Why people don't test development distributions

Posted Jul 7, 2009 6:43 UTC (Tue) by malor (guest, #2973) [Link]

Even worse, then you get teams that notice and decry the lack of testing, and then trick users into doing it, like KDE did with 4.0. They've explicitly stated that they called it 4.0 to get more testing. They did some mental gymnastics, claiming that putting "this is unstable!" in the release notes meant it was okay, but in practically the same breath, they admit that they called it 4.0 to get testers. In other words, they weren't "lying", they were just taking advantage of people who didn't read the README. They knew that 4.0 would get tested because a .0 release has an implied level of quality and release-worthiness. In no way, shape, or form, was this quality level met by the code released at the time.

This is pure scorn of a user community... the people using KDE are the same people making the other shit that KDE depends on. Shipping them a broken desktop just screws them up and slows them down. Their time is worth just as much, if not more, than the KDE dev team's. But it's pretty apparent that the KDE people don't think that's true. Rather, their need for testers outweighs every other consideration -- so they'll fool people, and then point to the README as justification.

I have no doubt that yet another apologist will show up and say "no we didn't!", but yes you did. Anyone involved with making that decision who didn't actively campaign against it is a selfish asshole.

Why people don't test development distributions

Posted Jul 7, 2009 9:16 UTC (Tue) by dholland (subscriber, #14680) [Link]

"a .0 release has an implied level of quality and release-worthiness"

I know more people who say ".0 - it'll be buggy, don't touch it" than I do people who say ".0 - new release! it'll be great! install it now!"

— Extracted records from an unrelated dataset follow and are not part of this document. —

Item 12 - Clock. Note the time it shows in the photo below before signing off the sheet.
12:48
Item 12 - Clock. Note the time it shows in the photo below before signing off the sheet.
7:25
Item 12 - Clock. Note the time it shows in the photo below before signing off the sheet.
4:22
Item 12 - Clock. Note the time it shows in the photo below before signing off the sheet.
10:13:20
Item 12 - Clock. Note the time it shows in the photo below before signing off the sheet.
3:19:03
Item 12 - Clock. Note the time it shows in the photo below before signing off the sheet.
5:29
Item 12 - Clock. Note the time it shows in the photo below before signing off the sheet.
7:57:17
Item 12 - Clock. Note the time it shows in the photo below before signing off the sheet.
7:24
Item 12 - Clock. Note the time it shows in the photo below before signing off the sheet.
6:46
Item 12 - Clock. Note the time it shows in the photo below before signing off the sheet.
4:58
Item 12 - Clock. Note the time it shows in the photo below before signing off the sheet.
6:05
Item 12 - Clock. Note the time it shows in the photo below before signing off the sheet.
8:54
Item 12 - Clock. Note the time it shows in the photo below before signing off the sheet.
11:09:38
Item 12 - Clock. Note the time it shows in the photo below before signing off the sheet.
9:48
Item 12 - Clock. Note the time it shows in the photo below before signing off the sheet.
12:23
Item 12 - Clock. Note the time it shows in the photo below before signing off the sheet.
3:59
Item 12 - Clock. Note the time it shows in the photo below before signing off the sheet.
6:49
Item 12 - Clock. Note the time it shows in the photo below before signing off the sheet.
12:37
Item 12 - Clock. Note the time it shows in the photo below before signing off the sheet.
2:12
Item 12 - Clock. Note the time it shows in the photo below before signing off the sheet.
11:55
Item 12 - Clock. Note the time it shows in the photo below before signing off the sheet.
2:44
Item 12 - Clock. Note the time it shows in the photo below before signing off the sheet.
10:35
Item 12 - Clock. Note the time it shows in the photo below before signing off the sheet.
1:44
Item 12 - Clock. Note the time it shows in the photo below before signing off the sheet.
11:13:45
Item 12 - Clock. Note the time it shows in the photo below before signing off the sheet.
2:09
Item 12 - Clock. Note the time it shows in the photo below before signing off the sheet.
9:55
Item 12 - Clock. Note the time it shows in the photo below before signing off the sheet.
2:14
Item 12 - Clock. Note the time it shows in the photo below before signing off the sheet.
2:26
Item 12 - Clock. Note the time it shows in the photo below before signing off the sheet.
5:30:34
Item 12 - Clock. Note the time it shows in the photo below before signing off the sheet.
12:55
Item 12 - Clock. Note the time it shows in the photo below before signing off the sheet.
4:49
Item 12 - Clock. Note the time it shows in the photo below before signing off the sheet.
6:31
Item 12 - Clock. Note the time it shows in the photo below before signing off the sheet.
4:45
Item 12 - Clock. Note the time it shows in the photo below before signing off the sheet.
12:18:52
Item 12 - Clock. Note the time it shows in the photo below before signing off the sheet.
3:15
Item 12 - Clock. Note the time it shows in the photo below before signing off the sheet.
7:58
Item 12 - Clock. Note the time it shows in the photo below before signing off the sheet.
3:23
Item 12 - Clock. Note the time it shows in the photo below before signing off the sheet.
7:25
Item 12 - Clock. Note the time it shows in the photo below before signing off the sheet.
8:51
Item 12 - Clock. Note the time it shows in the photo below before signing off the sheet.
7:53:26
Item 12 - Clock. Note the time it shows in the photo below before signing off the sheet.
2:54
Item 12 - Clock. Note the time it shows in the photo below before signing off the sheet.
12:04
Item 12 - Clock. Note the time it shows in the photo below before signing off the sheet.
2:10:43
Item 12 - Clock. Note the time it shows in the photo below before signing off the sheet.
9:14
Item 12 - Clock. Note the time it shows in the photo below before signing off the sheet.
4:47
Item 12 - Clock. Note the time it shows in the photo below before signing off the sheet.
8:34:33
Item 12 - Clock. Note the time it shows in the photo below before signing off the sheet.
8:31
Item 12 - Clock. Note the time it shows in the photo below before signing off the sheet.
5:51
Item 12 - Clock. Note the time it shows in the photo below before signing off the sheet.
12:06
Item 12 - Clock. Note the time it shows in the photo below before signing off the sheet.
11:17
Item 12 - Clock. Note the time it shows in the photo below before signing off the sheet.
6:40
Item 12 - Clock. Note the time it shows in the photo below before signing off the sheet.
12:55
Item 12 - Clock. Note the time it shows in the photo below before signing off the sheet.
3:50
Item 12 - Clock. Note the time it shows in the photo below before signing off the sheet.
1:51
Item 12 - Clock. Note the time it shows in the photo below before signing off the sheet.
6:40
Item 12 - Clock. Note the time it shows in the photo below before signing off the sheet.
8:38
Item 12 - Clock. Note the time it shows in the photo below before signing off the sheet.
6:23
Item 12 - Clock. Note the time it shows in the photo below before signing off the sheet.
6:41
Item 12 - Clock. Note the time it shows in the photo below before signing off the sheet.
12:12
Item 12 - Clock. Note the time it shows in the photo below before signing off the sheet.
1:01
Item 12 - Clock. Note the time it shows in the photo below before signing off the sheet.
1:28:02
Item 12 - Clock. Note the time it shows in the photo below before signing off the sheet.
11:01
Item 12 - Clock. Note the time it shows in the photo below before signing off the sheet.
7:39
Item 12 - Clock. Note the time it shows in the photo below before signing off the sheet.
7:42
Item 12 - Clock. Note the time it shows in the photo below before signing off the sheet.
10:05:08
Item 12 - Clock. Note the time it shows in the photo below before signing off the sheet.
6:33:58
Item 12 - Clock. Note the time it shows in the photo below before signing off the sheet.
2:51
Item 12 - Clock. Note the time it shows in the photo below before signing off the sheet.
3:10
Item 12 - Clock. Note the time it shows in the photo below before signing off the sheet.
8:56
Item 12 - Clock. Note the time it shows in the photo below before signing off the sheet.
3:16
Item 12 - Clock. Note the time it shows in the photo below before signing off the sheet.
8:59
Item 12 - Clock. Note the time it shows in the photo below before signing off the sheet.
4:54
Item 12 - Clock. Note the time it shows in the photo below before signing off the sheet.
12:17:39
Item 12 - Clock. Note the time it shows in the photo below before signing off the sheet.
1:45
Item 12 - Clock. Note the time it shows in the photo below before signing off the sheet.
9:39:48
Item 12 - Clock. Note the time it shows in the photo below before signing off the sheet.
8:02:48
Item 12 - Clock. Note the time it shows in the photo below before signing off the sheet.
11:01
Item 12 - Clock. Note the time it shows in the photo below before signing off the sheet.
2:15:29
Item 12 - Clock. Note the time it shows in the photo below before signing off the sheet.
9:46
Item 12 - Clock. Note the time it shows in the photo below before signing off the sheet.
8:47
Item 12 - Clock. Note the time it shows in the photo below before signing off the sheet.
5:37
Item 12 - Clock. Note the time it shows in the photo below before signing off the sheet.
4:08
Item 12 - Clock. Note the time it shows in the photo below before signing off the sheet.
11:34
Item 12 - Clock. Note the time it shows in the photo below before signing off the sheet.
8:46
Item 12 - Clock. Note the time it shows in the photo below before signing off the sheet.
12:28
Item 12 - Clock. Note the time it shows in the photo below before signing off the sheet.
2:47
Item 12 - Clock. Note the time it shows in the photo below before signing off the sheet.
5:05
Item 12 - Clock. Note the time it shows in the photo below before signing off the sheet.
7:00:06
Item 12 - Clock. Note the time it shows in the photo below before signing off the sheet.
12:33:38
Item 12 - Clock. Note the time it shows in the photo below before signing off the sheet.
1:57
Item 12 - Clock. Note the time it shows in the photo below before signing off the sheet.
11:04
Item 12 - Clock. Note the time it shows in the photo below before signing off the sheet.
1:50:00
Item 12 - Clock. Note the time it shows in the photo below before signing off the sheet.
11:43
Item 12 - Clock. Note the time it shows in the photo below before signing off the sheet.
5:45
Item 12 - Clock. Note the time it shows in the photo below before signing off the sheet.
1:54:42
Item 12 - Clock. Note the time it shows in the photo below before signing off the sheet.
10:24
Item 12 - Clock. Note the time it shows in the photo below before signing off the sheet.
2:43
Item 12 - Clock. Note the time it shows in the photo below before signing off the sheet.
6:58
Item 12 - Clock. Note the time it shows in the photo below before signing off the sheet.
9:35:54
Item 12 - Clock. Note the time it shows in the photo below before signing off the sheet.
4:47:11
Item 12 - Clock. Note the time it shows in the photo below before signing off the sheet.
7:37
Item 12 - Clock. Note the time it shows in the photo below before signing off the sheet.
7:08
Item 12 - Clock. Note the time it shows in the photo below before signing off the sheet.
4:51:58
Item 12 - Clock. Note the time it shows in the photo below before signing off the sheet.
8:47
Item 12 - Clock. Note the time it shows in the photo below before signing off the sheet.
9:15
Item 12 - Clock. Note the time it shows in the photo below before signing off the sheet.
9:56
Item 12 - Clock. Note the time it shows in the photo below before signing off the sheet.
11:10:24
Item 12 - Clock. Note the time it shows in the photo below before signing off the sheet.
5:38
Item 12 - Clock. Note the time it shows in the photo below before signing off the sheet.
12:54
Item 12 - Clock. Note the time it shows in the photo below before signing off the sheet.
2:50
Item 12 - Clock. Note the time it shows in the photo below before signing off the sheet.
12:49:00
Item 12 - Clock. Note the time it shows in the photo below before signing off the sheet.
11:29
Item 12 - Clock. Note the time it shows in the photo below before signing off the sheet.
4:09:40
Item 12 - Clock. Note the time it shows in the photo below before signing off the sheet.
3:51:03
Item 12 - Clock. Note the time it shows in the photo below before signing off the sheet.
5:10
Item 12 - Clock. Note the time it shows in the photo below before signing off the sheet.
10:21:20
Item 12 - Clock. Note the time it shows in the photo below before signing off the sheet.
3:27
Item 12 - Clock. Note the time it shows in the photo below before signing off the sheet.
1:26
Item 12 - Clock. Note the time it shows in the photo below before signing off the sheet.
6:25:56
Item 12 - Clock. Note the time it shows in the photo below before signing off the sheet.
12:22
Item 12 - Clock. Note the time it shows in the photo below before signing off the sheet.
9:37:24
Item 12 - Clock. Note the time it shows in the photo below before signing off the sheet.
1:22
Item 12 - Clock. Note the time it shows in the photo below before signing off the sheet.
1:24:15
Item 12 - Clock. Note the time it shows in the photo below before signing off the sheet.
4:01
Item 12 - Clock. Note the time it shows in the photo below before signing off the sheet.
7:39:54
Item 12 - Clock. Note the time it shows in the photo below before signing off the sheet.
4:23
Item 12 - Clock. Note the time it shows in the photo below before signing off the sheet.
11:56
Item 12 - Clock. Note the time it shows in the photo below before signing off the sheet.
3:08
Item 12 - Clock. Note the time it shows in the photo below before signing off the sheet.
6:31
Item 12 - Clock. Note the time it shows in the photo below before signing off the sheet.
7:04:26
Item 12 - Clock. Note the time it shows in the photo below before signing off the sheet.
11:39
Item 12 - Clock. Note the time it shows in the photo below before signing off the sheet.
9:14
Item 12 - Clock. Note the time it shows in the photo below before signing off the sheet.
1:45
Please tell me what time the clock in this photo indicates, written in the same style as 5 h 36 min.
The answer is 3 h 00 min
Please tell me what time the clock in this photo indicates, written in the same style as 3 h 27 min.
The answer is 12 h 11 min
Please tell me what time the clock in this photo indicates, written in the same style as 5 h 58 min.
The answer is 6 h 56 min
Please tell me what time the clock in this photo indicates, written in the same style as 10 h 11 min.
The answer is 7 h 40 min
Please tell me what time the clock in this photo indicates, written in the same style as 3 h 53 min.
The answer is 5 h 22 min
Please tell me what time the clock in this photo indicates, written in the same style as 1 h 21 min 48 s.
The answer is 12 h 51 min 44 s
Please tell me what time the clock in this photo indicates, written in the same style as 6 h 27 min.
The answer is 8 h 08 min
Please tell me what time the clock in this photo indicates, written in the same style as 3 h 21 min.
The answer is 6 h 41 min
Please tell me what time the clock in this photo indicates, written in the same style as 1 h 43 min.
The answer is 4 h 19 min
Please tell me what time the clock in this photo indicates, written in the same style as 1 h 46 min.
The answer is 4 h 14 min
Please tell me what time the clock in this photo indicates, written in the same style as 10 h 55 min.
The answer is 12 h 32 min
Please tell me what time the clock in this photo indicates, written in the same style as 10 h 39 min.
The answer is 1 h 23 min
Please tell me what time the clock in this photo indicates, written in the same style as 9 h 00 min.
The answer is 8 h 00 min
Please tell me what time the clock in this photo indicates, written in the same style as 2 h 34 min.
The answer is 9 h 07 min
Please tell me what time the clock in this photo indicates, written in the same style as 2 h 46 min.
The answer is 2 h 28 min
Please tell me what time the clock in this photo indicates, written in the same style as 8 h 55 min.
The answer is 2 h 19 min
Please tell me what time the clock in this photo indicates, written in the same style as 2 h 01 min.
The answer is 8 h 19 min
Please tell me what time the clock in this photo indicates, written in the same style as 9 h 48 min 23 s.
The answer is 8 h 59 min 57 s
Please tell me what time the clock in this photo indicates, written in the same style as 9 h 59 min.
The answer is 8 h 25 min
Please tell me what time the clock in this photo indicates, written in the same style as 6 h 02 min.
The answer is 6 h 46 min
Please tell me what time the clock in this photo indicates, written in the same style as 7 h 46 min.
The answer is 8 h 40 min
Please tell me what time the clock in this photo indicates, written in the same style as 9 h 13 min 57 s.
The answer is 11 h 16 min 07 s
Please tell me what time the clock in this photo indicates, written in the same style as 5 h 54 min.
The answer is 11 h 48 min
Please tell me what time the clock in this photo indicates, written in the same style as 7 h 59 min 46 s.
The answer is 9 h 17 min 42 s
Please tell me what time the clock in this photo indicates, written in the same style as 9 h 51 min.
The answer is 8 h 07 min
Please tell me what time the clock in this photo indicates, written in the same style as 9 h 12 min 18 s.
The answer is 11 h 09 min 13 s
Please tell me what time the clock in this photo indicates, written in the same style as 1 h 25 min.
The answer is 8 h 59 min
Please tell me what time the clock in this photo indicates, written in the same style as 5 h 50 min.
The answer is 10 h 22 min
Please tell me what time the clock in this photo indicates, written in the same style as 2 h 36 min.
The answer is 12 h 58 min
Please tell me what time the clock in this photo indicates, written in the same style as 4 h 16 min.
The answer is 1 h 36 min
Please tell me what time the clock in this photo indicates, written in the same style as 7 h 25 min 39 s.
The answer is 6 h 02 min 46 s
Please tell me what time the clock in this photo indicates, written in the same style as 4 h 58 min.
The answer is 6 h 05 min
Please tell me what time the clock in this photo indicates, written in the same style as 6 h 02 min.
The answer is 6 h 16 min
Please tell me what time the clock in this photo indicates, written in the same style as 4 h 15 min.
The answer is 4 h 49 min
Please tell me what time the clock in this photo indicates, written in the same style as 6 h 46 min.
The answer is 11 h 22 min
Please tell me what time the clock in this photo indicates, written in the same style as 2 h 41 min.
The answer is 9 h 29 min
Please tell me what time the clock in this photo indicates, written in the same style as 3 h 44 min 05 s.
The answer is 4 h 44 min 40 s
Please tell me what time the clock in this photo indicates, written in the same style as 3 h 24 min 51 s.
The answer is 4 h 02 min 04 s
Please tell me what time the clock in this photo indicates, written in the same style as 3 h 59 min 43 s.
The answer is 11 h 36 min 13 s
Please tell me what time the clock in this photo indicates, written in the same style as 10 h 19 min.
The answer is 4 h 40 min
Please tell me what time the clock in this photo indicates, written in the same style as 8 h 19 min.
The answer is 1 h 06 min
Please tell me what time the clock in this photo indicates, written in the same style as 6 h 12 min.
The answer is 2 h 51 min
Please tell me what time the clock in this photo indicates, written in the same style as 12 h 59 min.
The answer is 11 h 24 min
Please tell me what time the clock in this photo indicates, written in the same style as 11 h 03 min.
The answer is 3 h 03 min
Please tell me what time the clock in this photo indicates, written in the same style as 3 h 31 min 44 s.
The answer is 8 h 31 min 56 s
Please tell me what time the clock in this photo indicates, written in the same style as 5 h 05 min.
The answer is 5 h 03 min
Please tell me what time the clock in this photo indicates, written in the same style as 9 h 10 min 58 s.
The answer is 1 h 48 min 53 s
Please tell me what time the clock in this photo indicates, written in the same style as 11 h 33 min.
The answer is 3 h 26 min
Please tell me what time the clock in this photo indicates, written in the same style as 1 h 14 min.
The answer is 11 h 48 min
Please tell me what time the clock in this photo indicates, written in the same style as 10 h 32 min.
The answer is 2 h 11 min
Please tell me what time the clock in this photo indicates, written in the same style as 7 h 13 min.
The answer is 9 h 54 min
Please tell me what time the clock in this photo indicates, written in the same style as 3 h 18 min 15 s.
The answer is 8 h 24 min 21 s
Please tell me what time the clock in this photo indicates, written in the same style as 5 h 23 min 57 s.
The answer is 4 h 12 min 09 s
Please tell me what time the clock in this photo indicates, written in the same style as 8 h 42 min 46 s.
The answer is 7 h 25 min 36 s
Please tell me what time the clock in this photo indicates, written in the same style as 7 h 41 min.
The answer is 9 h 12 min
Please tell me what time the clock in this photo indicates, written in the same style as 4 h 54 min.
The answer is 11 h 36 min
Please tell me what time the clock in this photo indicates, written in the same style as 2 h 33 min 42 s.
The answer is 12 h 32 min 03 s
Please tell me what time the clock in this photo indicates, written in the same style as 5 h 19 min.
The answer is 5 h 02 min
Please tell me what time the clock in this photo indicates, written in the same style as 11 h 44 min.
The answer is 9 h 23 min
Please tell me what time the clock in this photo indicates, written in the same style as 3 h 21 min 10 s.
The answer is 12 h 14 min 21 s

So maybe the implication is there - but not necessarily the one you mean.

Why people don't test development distributions

Posted Jul 7, 2009 12:15 UTC (Tue) by fb (guest, #53265) [Link]

Seriously, can you honestly define what your friends call "buggy" wrt .0 releases?

I sincerely suspect it is something like: "there will be a number of dumb bugs no one found yet. In two or three weeks time there will be a bugfix release. Use that one".

KDE 4.0 was "buggy" more along the lines of: "It doesn't work. Features were all removed. The core libs are still in full development. Please don't mention the applications. Developers are fully aware of it. They expect to bring it to 'work' within a year's time, meaning that it will take close to 2 years (or more) for it to work again."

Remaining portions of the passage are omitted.